Pesto Shrimp Pizzettes
topBannerName Desktop
topBannerName Tablet
topBannerName Mobile
Pesto Shrimp Pizzettes

Pesto Shrimp Pizzettes

with Spinach Salad

Juicy pan-fried shrimp, rich pesto and tender-sweet onions top these pizzettes! A flourish of feta and a sprinkling of chili flakes add a creamy and spicy kick!

Allergens:
Shrimp
•Milk
•Soy
•Wheat

The quantities provided above are averages only.

Produced in a facility that processes milk, sesame, eggs, fish, shellfish, crustaceans, mustard, tree nuts, peanuts, wheat, soybean and sulphites.

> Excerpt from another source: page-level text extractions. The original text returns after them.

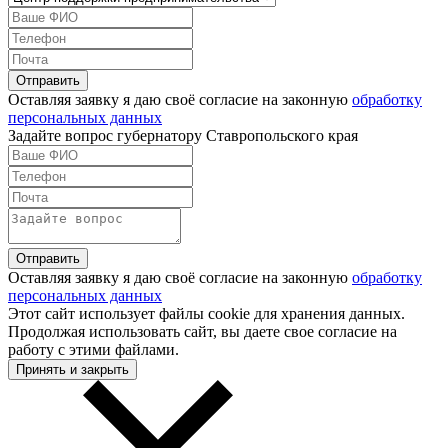
Оставляя заявку я даю своё согласие на законную
обработку
персональных данных
Задайте вопрос губернатору Ставропольского края
Оставляя заявку я даю своё согласие на законную
обработку
персональных данных
Этот сайт использует файлы cookie для хранения данных.
Продолжая использовать сайт, вы даете свое согласие на
работу с этими файлами.
Принять и закрыть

Preparation Time30 minutes
Cooking Time
DifficultyEasy

Ingredients

serving amount

285 g

Shrimp

(Contains Shrimp)

2 unit

Flatbread

(Contains Milk, Soy, Wheat)

¼ cup

Basil Pesto

(Contains Milk)

80 g

Tomato

1 tsp

Chili Flakes

½ cup

Feta Cheese, crumbled

(Contains Milk)

56 g

Yellow Onion

1 unit

Lemon

56 g

Baby Spinach

66 g

Mini Cucumber

Not included in your delivery

2 tbsp

Oil*

0.13 tsp

Salt*

0.13 tsp

Pepper*

¼ tsp

Sugar*

sideBannerName

Nutrition Values

Calories730 kcal
Fat34 g
Saturated Fat8 g
Carbohydrate71 g
Sugar8 g
Dietary Fiber6 g
Protein37 g
Cholesterol185 mg
Sodium1940 mg
Due to the different suppliers we purchase our products from, nutritional facts per meal can vary from the website to what is received in the delivered box, depending on your region.

Utensils

•Baking Sheet
•Parchment Paper
•Whisk
•Zester
•Measuring Spoons
•Large Bowl
•Paper Towel
•Strainer
•Large Non-Stick Pan

Cooking Steps

Toast flatbreads
1

Before starting, preheat the oven to 450˚F.Wash and dry all produce.Heat Guide for Step 5: 1/8 tsp mild, 1/4 tsp medium, 1/2 tsp spicy and 1 tsp extra-spicy! Arrange flatbreads on a parchment-lined baking sheet. (NOTE: It's ok if they overlap!) Bake in the middle of the oven, until golden-brown, 3-4 min per side.Set aside.

Prep
2

Meanwhile, cut tomato into 1/4-inch pieces. Halve, peel, then cut half the onion into 1/4-inch pieces (whole onion for 4 ppl).Cut cucumber into 1/4-inch rounds. Zest, then juice half the lemon. Cut remaining lemon into wedges. Whisk together 1 tsp (2 tsp) pesto, 1 tbsp (2 tbsp) lemon juice, 1/4 tsp (1/2 tsp) sugar and 1 tbsp (2 tbsp) oil in a large bowl. Season with salt and pepper. Set aside. (NOTE: This is your dressing!)

Prep shrimp
3

Using a strainer, drain and rinse shrimp, then pat dry with paper towels. Add lemon zest, shrimp and 1/2 tbsp oil (dbl for 4 ppl) to another large bowl. Season with salt and pepper, then toss to coat.

Cook onions and shrimp
4

Heat a large non-stick pan over medium-high heat. When hot, add 1/2 tbsp (1 tbsp) oil, then onions. Cook, stirring often, until tender, 2-3 min. Transfer onions to a plate and set aside. To the same pan, add shrimp. Cook, stirring occasionally, until shrimp just turns pink, 3-4 min.** (TIP: Don't overcrowd pan; cook shrimp in two batches for 4 ppl.)

Assemble pizzettes
5

Working on the prepared baking sheet, spread remaining pesto over each flatbread. Top with shrimp, onions, feta and half the tomatoes. Sprinkle 1/4 tsp chili flakes across pizzettes if desired. (NOTE: Reference Heat Guide). Toast assembled pizzettes in the middle of the oven until warmed through, 2-3 min.

Finish and serve
6

Add baby spinach, cucumbers and remaining tomatoes to the large bowl with dressing. Toss to coat. Divide pizzettes and salad between plates. Squeeze a lemon wedge over top, if desired.